→ Supplied text
24-30 June 2019
(a dialogical monologue) Flavio Rodrigo
Earlier, everyone saw quite clearly that the question of limits would inevitably arise, but the shared decision, among the Moderns at least, had been to ignore that question bravely by a very strange form of disinhibition. One could go ahead and grab land, use it and abuse it, without listening to the prophets of doom, since the ground itself kept more or less quiet!
(Latour, Bruno – Down to Earth)
OUTER ME – What are the boundaries between learning and unlearning?
INNER ME – I do not know, this week I felt that I learned many things, but I don’t know if I unlearned anything. Maybe I was amazed at things like: abundance, empathy, sympathy. Perhaps the idea of unlearning something is located in the way we criticize and question the ways we commonly use to learn. My intuition is that is totally located in the revaluation of the “errors” in the process of learning. I hope to be able to develop this thinking better, for now it’s just a clue that I intend to follow.
INNER ME – How much freedom is there in abundance?
OUTER ME – There are a lot, this week I could do a lot of things without worrying about having the necessary structure so I could do such things. Freedom consists precisely in being able to be delivered to the universe of things that are beyond basic needs. But I also found plenty of “prison feelings” in the abundance of this week.

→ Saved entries
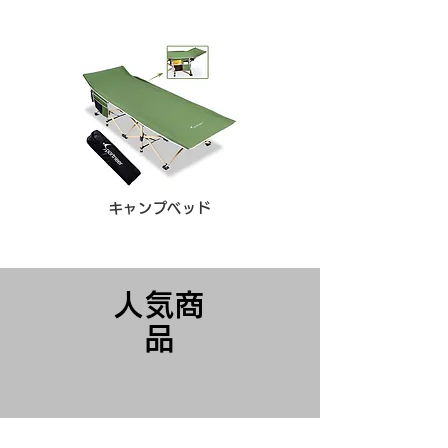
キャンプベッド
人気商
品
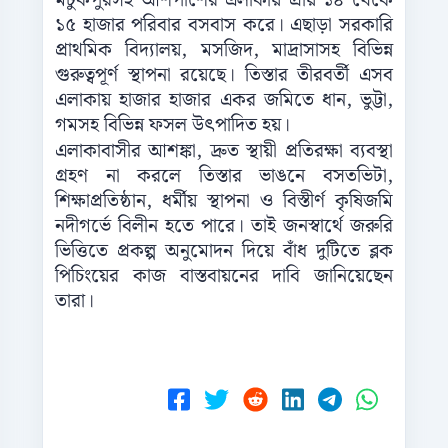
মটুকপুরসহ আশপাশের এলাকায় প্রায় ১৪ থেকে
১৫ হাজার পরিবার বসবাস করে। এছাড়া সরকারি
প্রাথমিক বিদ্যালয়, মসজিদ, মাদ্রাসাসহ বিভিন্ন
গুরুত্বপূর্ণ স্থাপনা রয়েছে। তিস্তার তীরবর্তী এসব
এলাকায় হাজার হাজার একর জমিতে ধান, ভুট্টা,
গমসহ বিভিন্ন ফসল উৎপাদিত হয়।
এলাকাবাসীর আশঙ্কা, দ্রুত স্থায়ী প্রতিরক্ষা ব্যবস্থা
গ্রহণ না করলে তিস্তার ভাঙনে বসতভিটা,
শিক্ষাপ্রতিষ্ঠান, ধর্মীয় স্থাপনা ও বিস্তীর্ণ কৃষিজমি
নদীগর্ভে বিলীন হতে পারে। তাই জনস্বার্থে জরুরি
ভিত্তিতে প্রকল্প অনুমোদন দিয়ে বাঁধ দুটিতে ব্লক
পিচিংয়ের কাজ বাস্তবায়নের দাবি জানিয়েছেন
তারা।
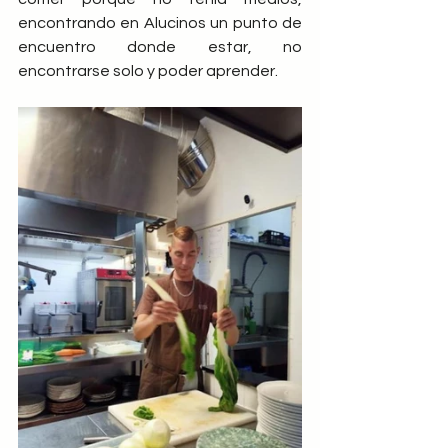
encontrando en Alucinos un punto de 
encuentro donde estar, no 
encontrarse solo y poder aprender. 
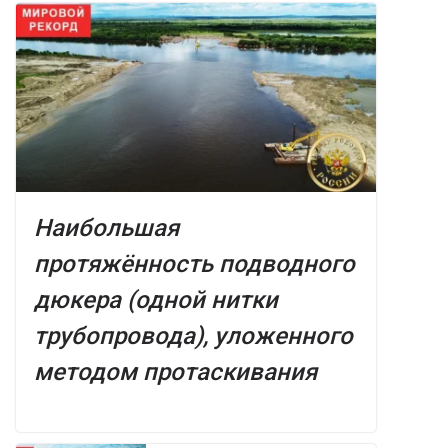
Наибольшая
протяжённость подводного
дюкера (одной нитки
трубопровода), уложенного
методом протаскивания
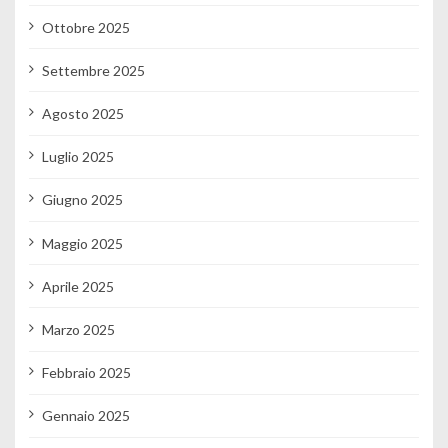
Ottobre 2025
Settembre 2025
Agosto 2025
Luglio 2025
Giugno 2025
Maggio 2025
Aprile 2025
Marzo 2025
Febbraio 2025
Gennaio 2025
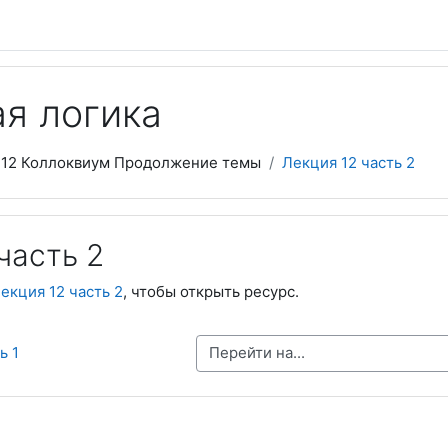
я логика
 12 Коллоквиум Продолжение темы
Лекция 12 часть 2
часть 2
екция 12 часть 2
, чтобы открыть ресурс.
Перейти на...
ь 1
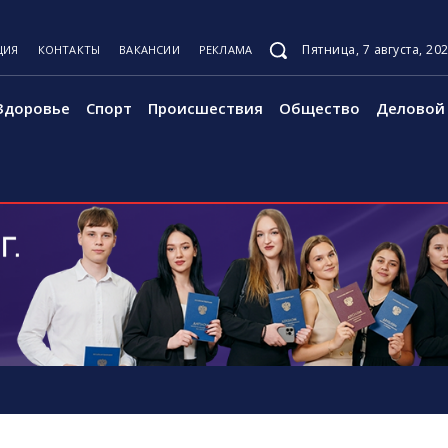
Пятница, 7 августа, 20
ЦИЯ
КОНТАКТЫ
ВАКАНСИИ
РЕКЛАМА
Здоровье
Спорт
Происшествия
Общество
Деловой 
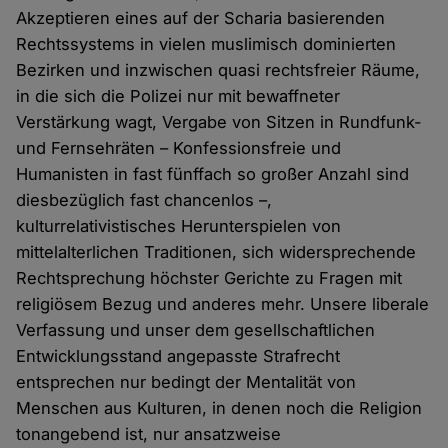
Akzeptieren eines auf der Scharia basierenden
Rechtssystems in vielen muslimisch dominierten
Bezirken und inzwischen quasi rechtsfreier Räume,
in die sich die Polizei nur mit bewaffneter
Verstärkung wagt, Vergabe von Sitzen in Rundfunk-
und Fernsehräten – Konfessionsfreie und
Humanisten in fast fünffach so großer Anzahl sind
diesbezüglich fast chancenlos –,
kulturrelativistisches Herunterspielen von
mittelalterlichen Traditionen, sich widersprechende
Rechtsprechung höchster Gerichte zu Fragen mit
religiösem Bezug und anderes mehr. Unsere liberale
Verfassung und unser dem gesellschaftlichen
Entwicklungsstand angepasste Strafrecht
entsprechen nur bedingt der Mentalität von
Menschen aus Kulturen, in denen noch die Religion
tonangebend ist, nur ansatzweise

→ Work item A
Write out the passage of the dialogical monologue from "24-30 June 2019" to "or less quiet!".
→ Work item B
Resume the dialogical monologue after its final sentence and carry it further.

→ Result A
24-30 June 2019
(a dialogical monologue) Flavio Rodrigo
Earlier, everyone saw quite clearly that the question of limits would inevitably arise, but the shared decision, among the Moderns at least, had been to ignore that question bravely by a very strange form of disinhibition. One could go ahead and grab land, use it and abuse it, without listening to the prophets of doom, since the ground itself kept more or less quiet!

→ Result B
INNER ME – How much prison is there in abundance, so?
OUTER ME – I do not know for sure, but all the time I felt like living a fiction. Such abundance holds me still more to reality, after all, everything seems slightly false, artificial. As if it were only the effect of a very powerful drug. As if the abundance only served to remind me that I am not part of this small portion of the elites. But this self-consciousness, in a way, also sets me free to enjoy it while I can. Changing the subject, what about the lake and the Alps?
INNER ME – Unquestionable! Beautiful, challenging! Nature challenged me on many levels of my most recent fears in this week!
OUTER ME – (start laughing)
INNER ME – Why are you laughing? Don’t you think the same?
OUTER ME – No! I mean… Yes, nature is definitely not lacking!
INNER ME – You’re going to write about it? Will you document everything that happened in some way?
OUTER ME – Why are you asking this? I thought you didn’t have any desire of “documenting”.
INNER ME – I’m completely unwilling to document. This probably wont interest to anyone! No one will read this again! Documentation sucks! This is probably going to disappear into the closets in Michelle’s office on the 3rd floor.
OUTER ME – Totally right.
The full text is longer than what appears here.